Copy each line below as it stands, but skip any picture it contains.

[Detected change data]
===============
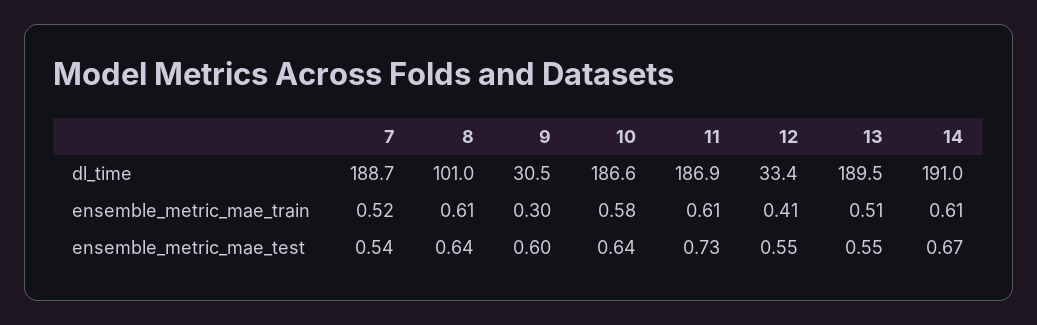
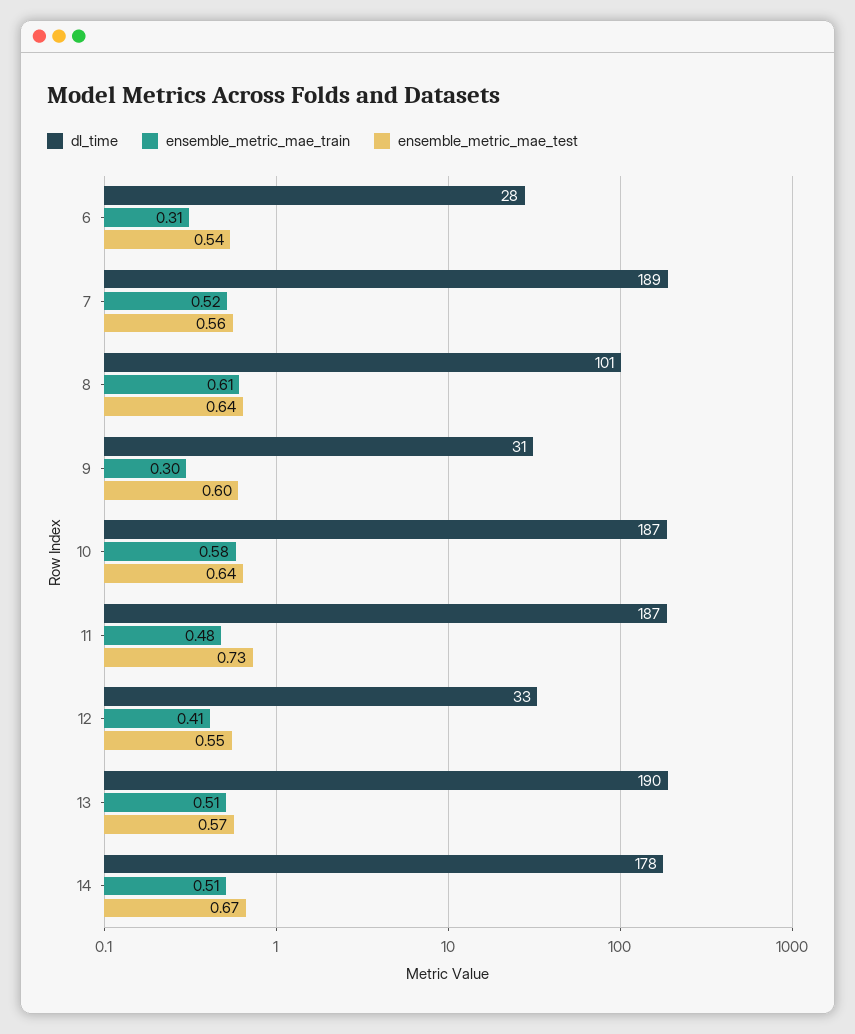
  {
    "dl_time": {
      "7": 188.7,
      "8": 101,
      "9": 30.5,
      "10": 186.6,
      "11": 186.9,
      "12": 33.4,
      "13": 189.5,
-     "14": 191
+     "14": 178,
+     "6": 28
    },
    "ensemble_metric_mae_train": {
      "7": 0.52,
      "8": 0.61,
      "9": 0.3,
      "10": 0.58,
-     "11": 0.61,
+     "11": 0.48,
      "12": 0.41,
      "13": 0.51,
-     "14": 0.61
+     "14": 0.51,
+     "6": 0.31
    },
    "ensemble_metric_mae_test": {
-     "7": 0.54,
+     "7": 0.56,
      "8": 0.64,
      "9": 0.6,
      "10": 0.64,
      "11": 0.73,
      "12": 0.55,
-     "13": 0.55,
+     "13": 0.57,
-     "14": 0.67
+     "14": 0.67,
+     "6": 0.54
    }
  }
===============
*ANSWER BOX:*
  {
    "dl_time": {
      "7": 188.7,
      "8": 101,
      "9": 30.5,
      "10": 186.6,
      "11": 186.9,
      "12": 33.4,
      "13": 189.5,
-     "14": 191
+     "14": 178,
+     "6": 28
    },
    "ensemble_metric_mae_train": {
      "7": 0.52,
      "8": 0.61,
      "9": 0.3,
      "10": 0.58,
-     "11": 0.61,
+     "11": 0.48,
      "12": 0.41,
      "13": 0.51,
-     "14": 0.61
+     "14": 0.51,
+     "6": 0.31
    },
    "ensemble_metric_mae_test": {
-     "7": 0.54,
+     "7": 0.56,
      "8": 0.64,
      "9": 0.6,
      "10": 0.64,
      "11": 0.73,
      "12": 0.55,
-     "13": 0.55,
+     "13": 0.57,
-     "14": 0.67
+     "14": 0.67,
+     "6": 0.54
    }
  }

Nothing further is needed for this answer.